O mito imaginário, quem diria, tornou-se um cliente contumaz da Justiça. Hoje, apurações sobre corrupção grossa deságuam sucessivamente nele. Autoridades já reuniram provas das relações umbilicais de Lula com a Odebrecht, a OAS e a UTC, cujo dono, Ricardo Pessoa, disse ao Ministério Público ter repassado 2,4 milhões de reais, via caixa dois, à campanha à reeleição do ex-presidente. Suspeita de também participar do assalto à Petrobras, a Andrade Gutierrez deve engrossar o cordão de empreiteiras que cerca o petista.
Preso desde junho do ano passado, o presidente licenciado da construtora, Otávio Azevedo, negocia um acordo de delação premiada com o Ministério Público. Os procuradores insistem para que ele conte detalhes da operação de compra de participação societária na Gamecorp – empresa que tem Fábio Luís, o filho mais velho de Lula, como sócio – pela antiga Telemar, que tem a Andrade Gutierrez entre seus controladores. Azevedo recusou-se até aqui a explicar a real motivação da operação. Os procuradores, em contrapartida, não aceitam assinar o acordo de colaboração enquanto não receberem a explicação devida.

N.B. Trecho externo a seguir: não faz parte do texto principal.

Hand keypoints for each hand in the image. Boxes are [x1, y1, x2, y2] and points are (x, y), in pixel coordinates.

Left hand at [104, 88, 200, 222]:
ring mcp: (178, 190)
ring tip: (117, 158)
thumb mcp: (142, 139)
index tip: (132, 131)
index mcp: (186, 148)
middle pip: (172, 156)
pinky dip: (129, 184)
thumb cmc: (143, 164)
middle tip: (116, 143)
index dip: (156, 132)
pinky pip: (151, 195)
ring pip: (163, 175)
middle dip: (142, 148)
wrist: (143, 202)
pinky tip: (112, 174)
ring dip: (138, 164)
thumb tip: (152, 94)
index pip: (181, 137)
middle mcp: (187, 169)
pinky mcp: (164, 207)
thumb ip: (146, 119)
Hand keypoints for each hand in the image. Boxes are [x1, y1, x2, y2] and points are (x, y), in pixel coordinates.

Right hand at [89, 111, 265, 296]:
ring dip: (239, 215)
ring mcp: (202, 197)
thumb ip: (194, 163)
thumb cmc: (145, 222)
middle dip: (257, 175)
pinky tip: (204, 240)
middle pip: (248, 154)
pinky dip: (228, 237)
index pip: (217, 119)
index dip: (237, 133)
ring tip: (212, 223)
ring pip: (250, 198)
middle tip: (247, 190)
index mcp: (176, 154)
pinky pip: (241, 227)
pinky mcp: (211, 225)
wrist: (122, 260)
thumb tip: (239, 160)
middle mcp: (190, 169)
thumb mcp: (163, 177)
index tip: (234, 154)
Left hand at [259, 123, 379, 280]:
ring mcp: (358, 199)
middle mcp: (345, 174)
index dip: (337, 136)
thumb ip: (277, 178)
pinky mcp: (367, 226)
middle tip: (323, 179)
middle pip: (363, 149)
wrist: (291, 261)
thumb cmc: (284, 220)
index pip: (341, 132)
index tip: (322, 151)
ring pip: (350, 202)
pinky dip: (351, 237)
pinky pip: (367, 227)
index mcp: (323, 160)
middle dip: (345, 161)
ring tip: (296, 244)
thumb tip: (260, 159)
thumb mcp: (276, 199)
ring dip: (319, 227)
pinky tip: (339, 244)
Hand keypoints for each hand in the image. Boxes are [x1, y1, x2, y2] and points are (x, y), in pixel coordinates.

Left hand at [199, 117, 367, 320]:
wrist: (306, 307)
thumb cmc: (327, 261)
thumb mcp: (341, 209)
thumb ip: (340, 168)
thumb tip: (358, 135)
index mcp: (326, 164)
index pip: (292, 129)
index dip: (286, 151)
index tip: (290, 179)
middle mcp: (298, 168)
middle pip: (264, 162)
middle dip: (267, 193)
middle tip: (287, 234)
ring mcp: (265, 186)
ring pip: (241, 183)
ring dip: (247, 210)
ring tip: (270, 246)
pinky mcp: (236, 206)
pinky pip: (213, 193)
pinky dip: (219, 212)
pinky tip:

Para sair do impasse e fugir de uma condenação pesada à prisão, Azevedo decidiu narrar seus segredos aos investigadores. Ele dirá que a antiga Telemar, que foi rebatizada de Oi, comprou cerca de 30% da Gamecorp, por 5 milhões de reais, em 2005, a pedido de Lula. Naquela época, o presidente sabia que o banqueiro Daniel Dantas apresentara uma oferta para se tornar sócio da Gamecorp. Como queria Dantas longe de seu filho e de seu governo, o petista, segundo Azevedo, pediu aos donos da Telemar/Oi, entre eles a Andrade Gutierrez, que apresentassem uma oferta agressiva de compra dos papéis da empresa de seu primogênito. Assim foi feito.
Três anos depois dessa transação, o governo Lula mudou a legislação para permitir que a Telemar/Oi se fundisse com a Brasil Telecom, sob o pretexto de criar um gigante brasileiro no setor de telecomunicações. Azevedo confidenciou a advogados e executivos que, após essa segunda transação, viabilizada graças à mudança da legislação feita sob medida por Lula, sócios da Gamecorp e integrantes do governo começaram a exigir mais ajuda financeira da Andrade Gutierrez. Pressionada, a empreiteira, por meio da Oi, passou a contratar periodicamente serviços da própria Gamecorp. Serviços que, conforme Azevedo, não eram necessários.